**Required work:**
1. Print the passage of the newsletter on Dropbox's A/B testing from "Plus Lessons Learned" to "two year revenue.".
2. Proceed with the newsletter on Dropbox's A/B testing, continuing after its last sentence.

[begin Document extract]

How Dropbox Accelerated Their A/B Tests

Plus Lessons Learned Implementing Payments in the DoorDash Android App, How to Present to Executives and more.

Hey Everyone!

Today we’ll be talking about

  • How Dropbox Accelerated Their A/B Tests

    • Dropbox needed a metric for judging A/B tests and how they affected revenue

    • They created Expected Revenue, which is calculated by looking at a user’s engagement data and using a ML model to predict the user’s two year revenue.

    • We’ll give an overview of how the model works, the engineering behind it and how it’s trained and backtested.

  • Lessons Learned Implementing Payments in the Doordash Android App

    • DoorDash published an interesting blog post on lessons the engineering team learned while building their payments system in the Android app

    • Make sure it’s possible to add new payment methods in the future

    • Plan for consumers who travel and use the app in multiple countries

    • Beware of restrictions and implementation guidelines specific to payment methods

  • Tech Snippets

    • How to Present to Executives (Engineering Leadership)

    • We Invested 10% To Pay Back Tech Debt (Engineering Leadership)

    • 42 Things I Learned From Building a Production Database (Backend)

    • Redis Explained (Backend)

    • Algorithms Implemented in Rust (General)

    • JavaScript APIs You Don’t Know About (Frontend)

    • The World of CSS Transforms (Frontend)

A/B Testing at Dropbox

Dropbox is a file hosting service with over 700 million users and more than $2 billion dollars in annual revenue.

In order to maximize revenue, the Dropbox team regularly runs A/B tests around landing pages, trial offerings, pricing plans and more. An issue the team faced was determining which metric to optimize for in their experiments.

[end Document extract]
[begin Stored records]

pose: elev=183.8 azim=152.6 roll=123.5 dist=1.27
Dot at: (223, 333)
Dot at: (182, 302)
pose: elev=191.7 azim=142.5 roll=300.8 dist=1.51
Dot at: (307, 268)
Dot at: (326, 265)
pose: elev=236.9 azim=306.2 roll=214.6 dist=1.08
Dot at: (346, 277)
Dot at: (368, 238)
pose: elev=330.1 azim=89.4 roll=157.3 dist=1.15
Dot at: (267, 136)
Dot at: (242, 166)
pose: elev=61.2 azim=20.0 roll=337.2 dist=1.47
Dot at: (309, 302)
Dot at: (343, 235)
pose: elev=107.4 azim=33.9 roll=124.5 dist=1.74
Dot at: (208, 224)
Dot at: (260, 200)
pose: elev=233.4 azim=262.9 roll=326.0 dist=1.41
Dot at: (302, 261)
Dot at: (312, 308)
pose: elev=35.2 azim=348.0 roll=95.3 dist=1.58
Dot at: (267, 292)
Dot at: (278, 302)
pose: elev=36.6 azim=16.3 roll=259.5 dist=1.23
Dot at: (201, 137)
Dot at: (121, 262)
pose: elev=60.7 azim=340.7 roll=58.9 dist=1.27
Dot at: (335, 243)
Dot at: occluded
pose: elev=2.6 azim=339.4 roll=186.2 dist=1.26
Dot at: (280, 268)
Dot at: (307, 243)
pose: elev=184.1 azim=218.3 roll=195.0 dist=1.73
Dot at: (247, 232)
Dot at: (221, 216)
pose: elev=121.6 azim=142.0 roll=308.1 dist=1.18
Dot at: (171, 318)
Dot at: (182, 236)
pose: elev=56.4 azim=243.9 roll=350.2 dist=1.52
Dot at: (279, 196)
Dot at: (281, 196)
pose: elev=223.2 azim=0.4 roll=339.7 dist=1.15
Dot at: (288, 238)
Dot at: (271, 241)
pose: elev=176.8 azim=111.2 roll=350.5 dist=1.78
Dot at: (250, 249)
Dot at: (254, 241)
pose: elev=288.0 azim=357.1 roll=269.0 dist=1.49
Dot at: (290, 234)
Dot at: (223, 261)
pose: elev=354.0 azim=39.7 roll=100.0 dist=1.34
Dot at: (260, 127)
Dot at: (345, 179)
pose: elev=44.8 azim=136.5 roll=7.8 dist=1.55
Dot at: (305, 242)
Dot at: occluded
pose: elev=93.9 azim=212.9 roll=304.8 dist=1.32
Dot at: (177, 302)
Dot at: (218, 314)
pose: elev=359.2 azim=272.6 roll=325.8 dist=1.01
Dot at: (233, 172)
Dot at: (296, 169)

[end Stored records]

**Solved problems:**
1.
Plus Lessons Learned Implementing Payments in the DoorDash Android App, How to Present to Executives and more.

Hey Everyone!

Today we’ll be talking about

  • How Dropbox Accelerated Their A/B Tests

    • Dropbox needed a metric for judging A/B tests and how they affected revenue

    • They created Expected Revenue, which is calculated by looking at a user’s engagement data and using a ML model to predict the user’s two year revenue.

2.
Dropbox could run an A/B test where they change the user onboarding experience, but how should they measure the results? They could wait 90 days and see if the change resulted in paid conversions, but that would take too long.

They needed a metric that would be available immediately and was highly correlated with user revenue.

To solve this, the team created a new metric called Expected Revenue (XR). This value is generated from a machine learning model trained on historical data to predict a user’s two year revenue.

Michael Wilson is a Senior Machine Learning Engineer at Dropbox, and he wrote a great blog post on why they came up with XR, how they calibrate it, and the engineering behind how it’s calculated.

Possible Options for Metrics

Dropbox considered several frequently-used metrics for analyzing their A/B experiments.

Possible metrics include

  • 7 day activity rates

  • 30 day trial conversion rate

  • 90 day retention rate

  • 90 day annual contract value

And more

However, 7 day and 30 day measures didn’t factor in long term retention/churn. The 90 day measures provided a more accurate measure of churn but waiting for those results took way too long. Having to wait 90 days to figure out the result of an A/B test would hamper the ability to iterate quickly.

To solve this, the Dropbox team came up with Expected Revenue

What is Expected Revenue (XR)

Dropbox wanted a metric that was

  • Highly correlated with a user’s lifetime value

  • Could be calculated within a few days

XR is meant to measure this.

To calculate it, Dropbox looks at a variety of factors

  • User activity such as uploading/sharing files

  • Upgrading/downgrading their plan to a higher/lower tier

  • Inviting friends to join the app

  • User location

And more.

They built a machine learning model to use these factors to predict how much the user will spend over the next two years on Dropbox.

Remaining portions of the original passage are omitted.